Sandoval

Hay un hombre viejo, pero de buen porte, cetrino y con enormes mostachos. Después de comer sale disparado en su silla como un campeón a través de las galerías, abre y sale a fumar escondido detrás del tanque de agua. Hace meses que nos encontramos pitando en lo oscuro, pero no me dirige la palabra, ni para saludar. Yo doy vuelta la silla, armo mi cigarro de mezcla y fumo  hacia el fantasma de los pinos ignorándolo olímpicamente.

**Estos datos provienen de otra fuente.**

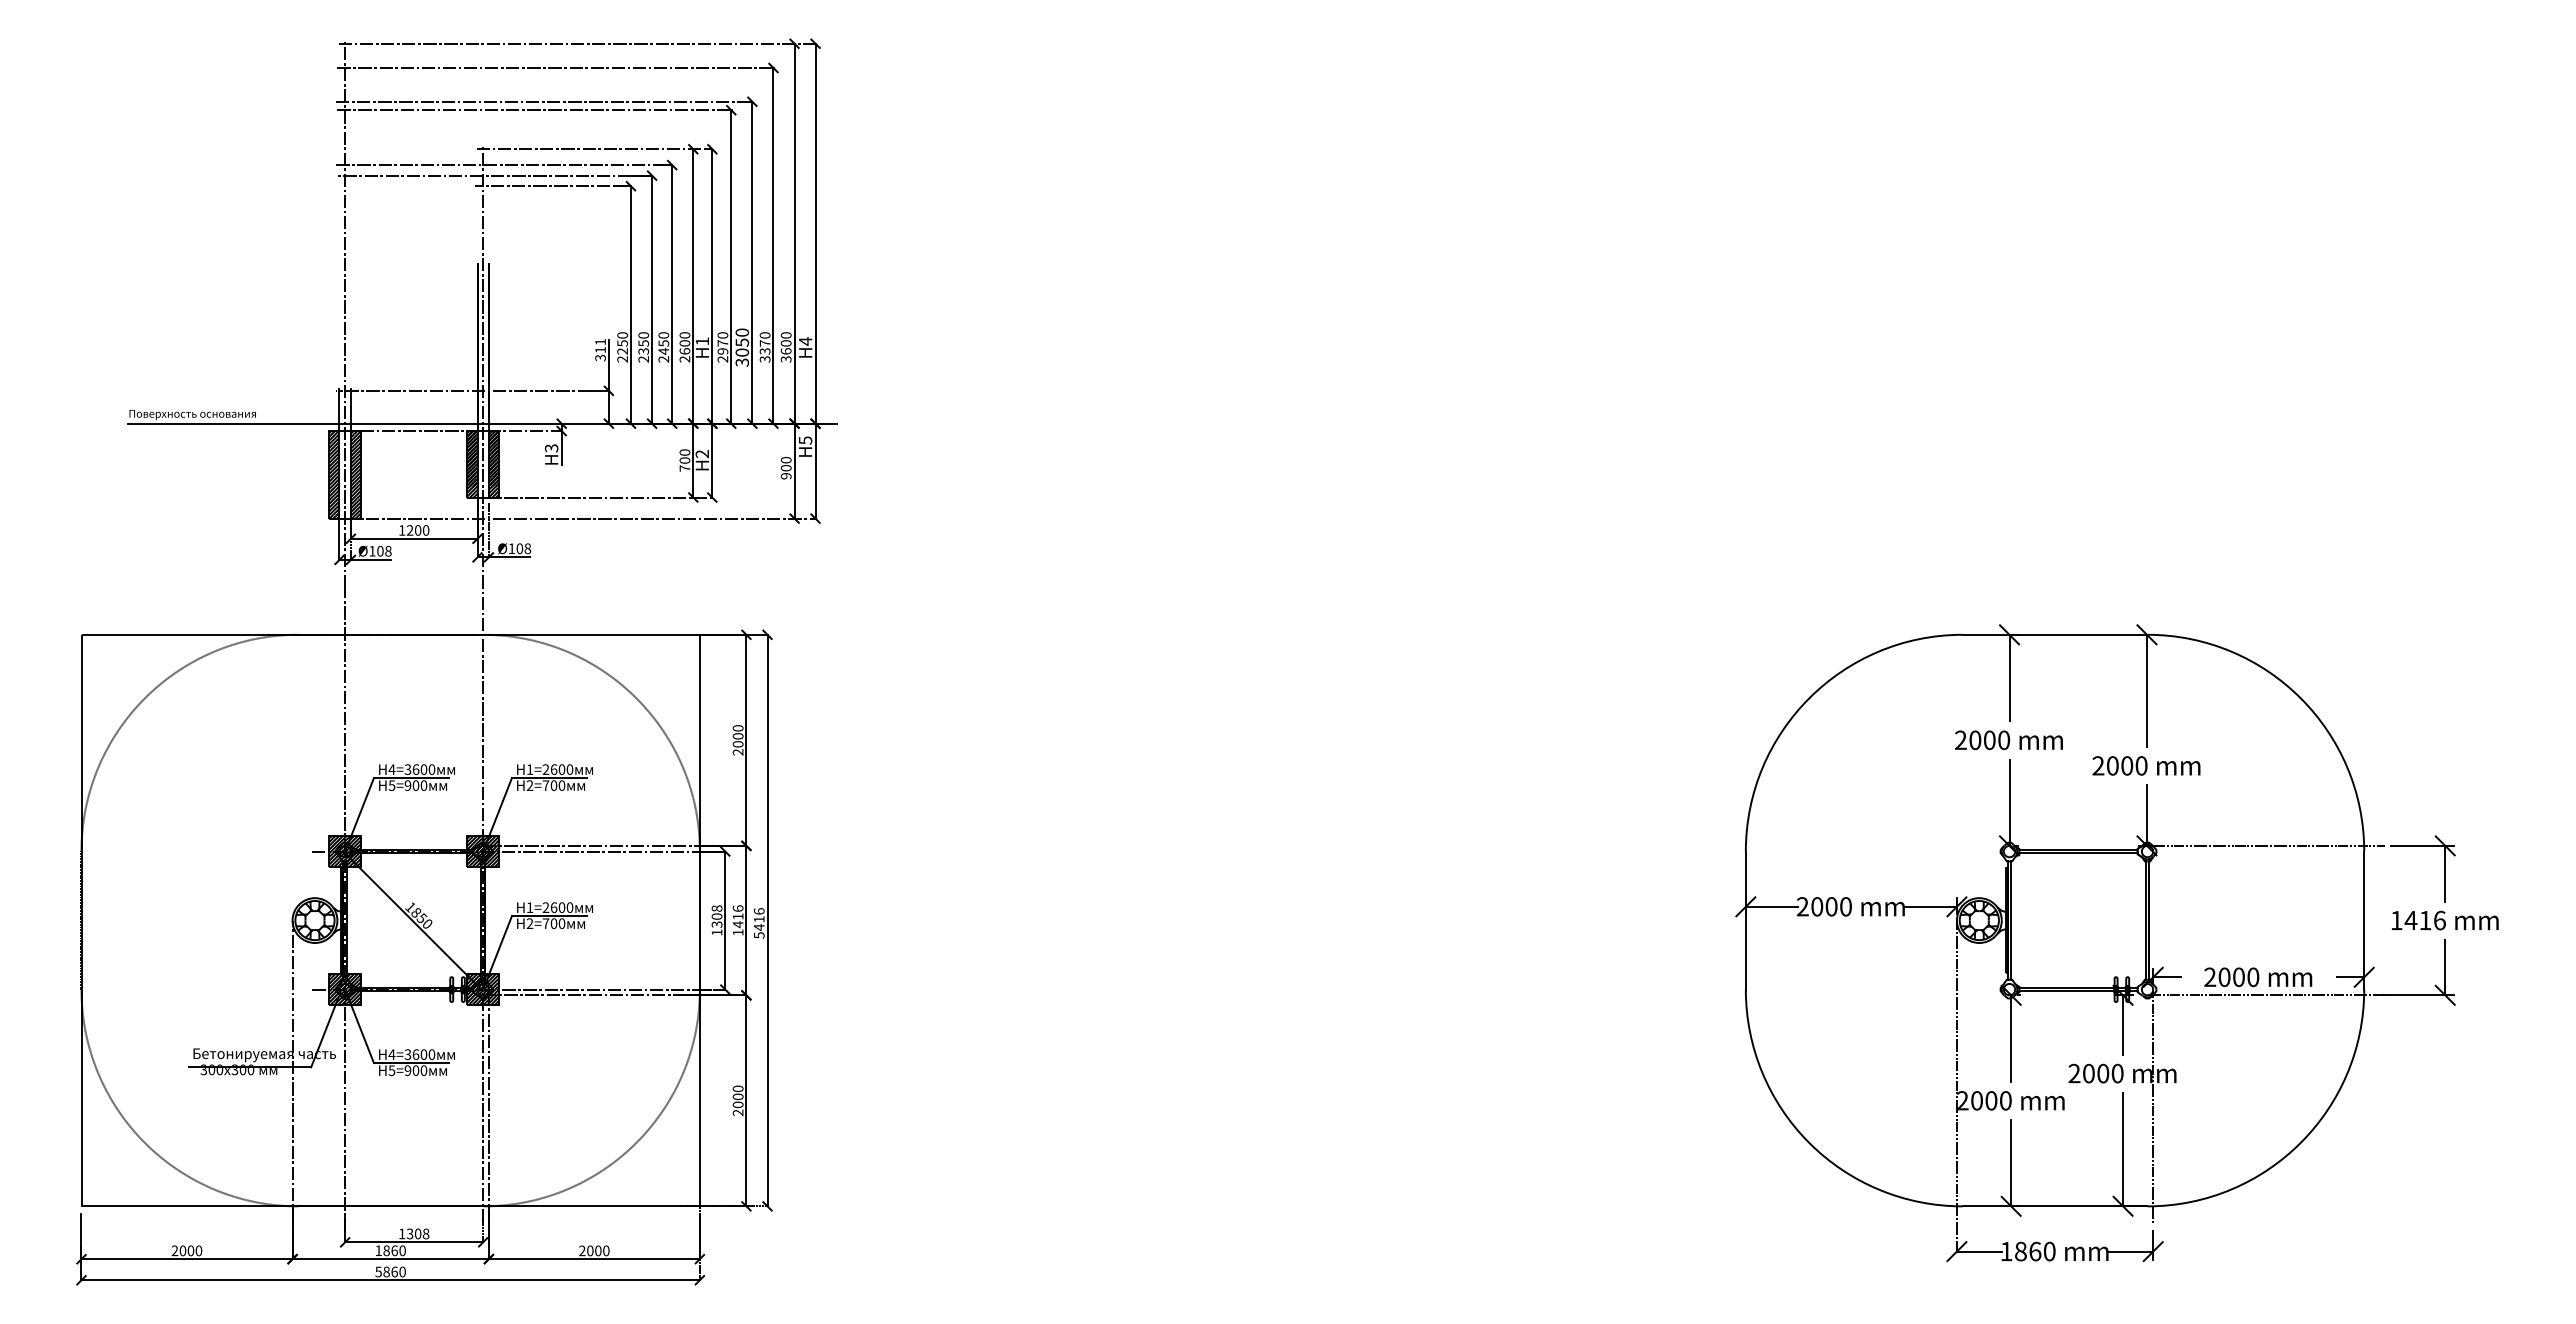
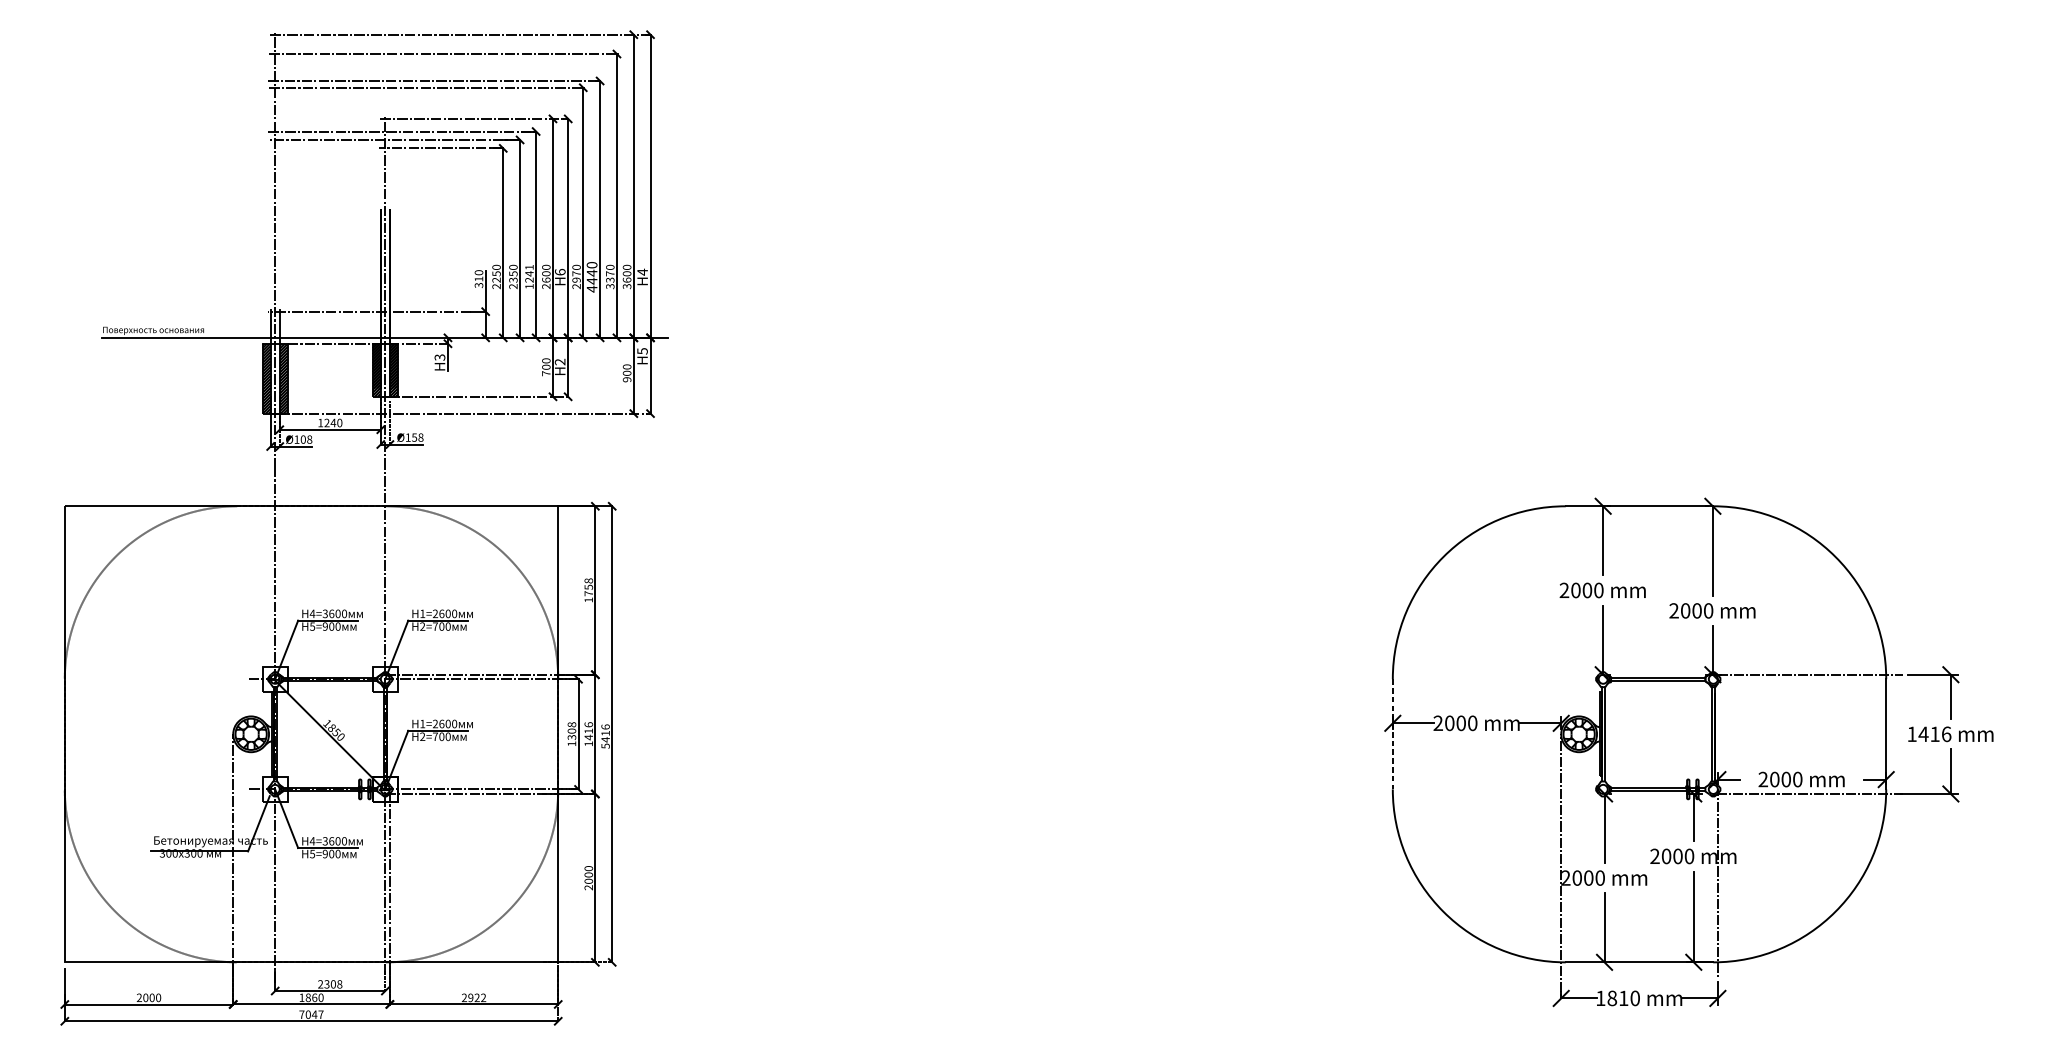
text: (600, 341) -> (478, 272), 311 -> 310
text: (702, 341) -> (560, 272), H1 -> H6
text: (663, 347) -> (529, 277), 2450 -> 1241
text: (742, 352) -> (592, 281), 3050 -> 4440
text: (417, 530) -> (332, 423), 1200 -> 1240
text: (519, 548) -> (414, 437), Ø108 -> Ø158
text: (737, 740) -> (588, 590), 2000 -> 1758
hatch: (345, 851) -> (275, 679), removed
hatch: (483, 851) -> (385, 679), removed
line: (1745, 921) -> (1392, 735), solid -> dashed
hatch: (345, 989) -> (275, 789), removed
hatch: (483, 989) -> (385, 789), removed
text: (401, 1233) -> (320, 983), 1308 -> 2308
text: (598, 1250) -> (477, 997), 2000 -> 2922
text: (2035, 1251) -> (1623, 998), 1860 -> 1810
text: (390, 1271) -> (311, 1014), 5860 -> 7047

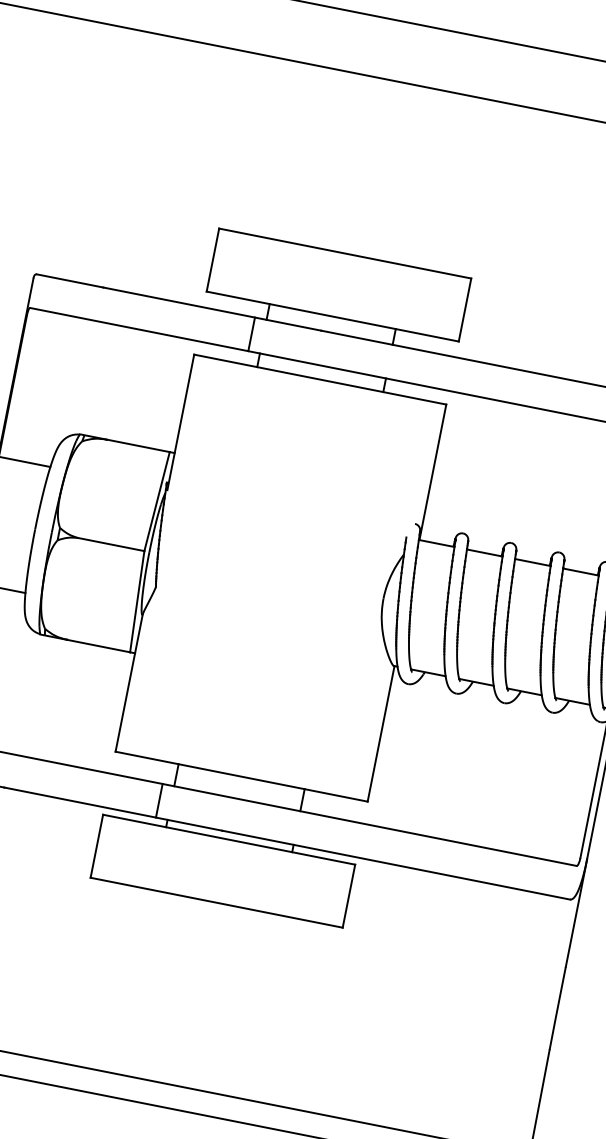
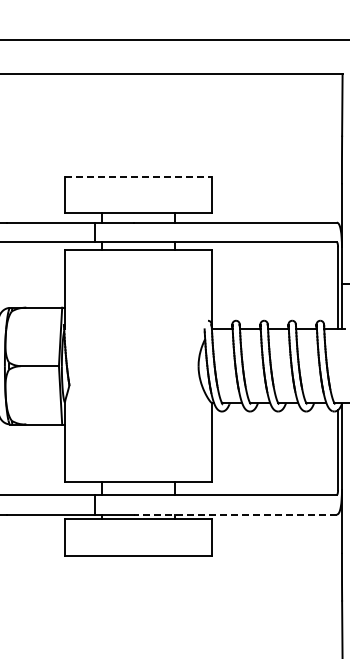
line: (344, 253) -> (138, 176), solid -> dashed
line: (396, 865) -> (235, 514), solid -> dashed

Es, como se verá, un hombre parco, de unos 60 años. Vino desde Santa Cruz hace más de 6, con una lesión completa a la altura de lumbares. Dicen que domando un caballo. Lleva el tronco bien erguido, se ve que trabajó mucho al principio, y manipula el cigarro y sus herramientas con dos ristras de chotos que lleva por manos. Ahora apenas aparece por el gimnasio; para todo el tiempo detrás de un separador que se armó en un rincón de la sala de T.O., donde se lo ve trabajar con sus herramientas reparando todo tipo de cosas que le llevan. Relojes, aparatos terapéuticos, celulares, etc. Con todo se da maña. Es su forma de pagar el derecho a permanencia, sin lugar a dudas un arreglo con los médicos para que la ART termine de una vez de hacerle la casa adaptada. Pero además dibuja. Una vez me acerqué sin que me importara su desprecio -sólo charla y sonríe con las terapeutas jóvenes que le encargan mate y mandados-  y me puse a contemplar por sobre su hombro. Estaba trazando en un papel,  con la punta del soldador de estaño,  la figura de un caballo soberbio. Una pirografía muy particular que me hizo rotar el eje de mi rencor en una especie de admiración. Cauta, pero admiración al fin. Todo alrededor pude ver otros bocetos, algunos ya enmarcados: siempre el caballo brincando, pero sin jinete. Una monomanía inquietante. Pensé que  a lo mejor estaba practicando ese arte para sepultar su fantasía monomaníaca.  Alguna vez ese caballo va a ser perdonado. Quizás cuando atrape en una estampa su perfección, Ahab va a deponer su cólera.

Pero a los pocos meses el viejo desapareció. Sin saludar. Nos enteramos por la supervisora que la ART lo había mandado a llamar para inaugurar su casa. Me lo imagino ahora probando las barras y el baño adaptado, con una calefacción digna, fumando a sus anchas sus Marlboro, y la compañía jovial de una acompañante: una joven patagónica, estudiante de enfermería que, como las T.O. del Centro, sepa sacarle una sonrisa detrás del cerco duro de su boca sellado con un bigote.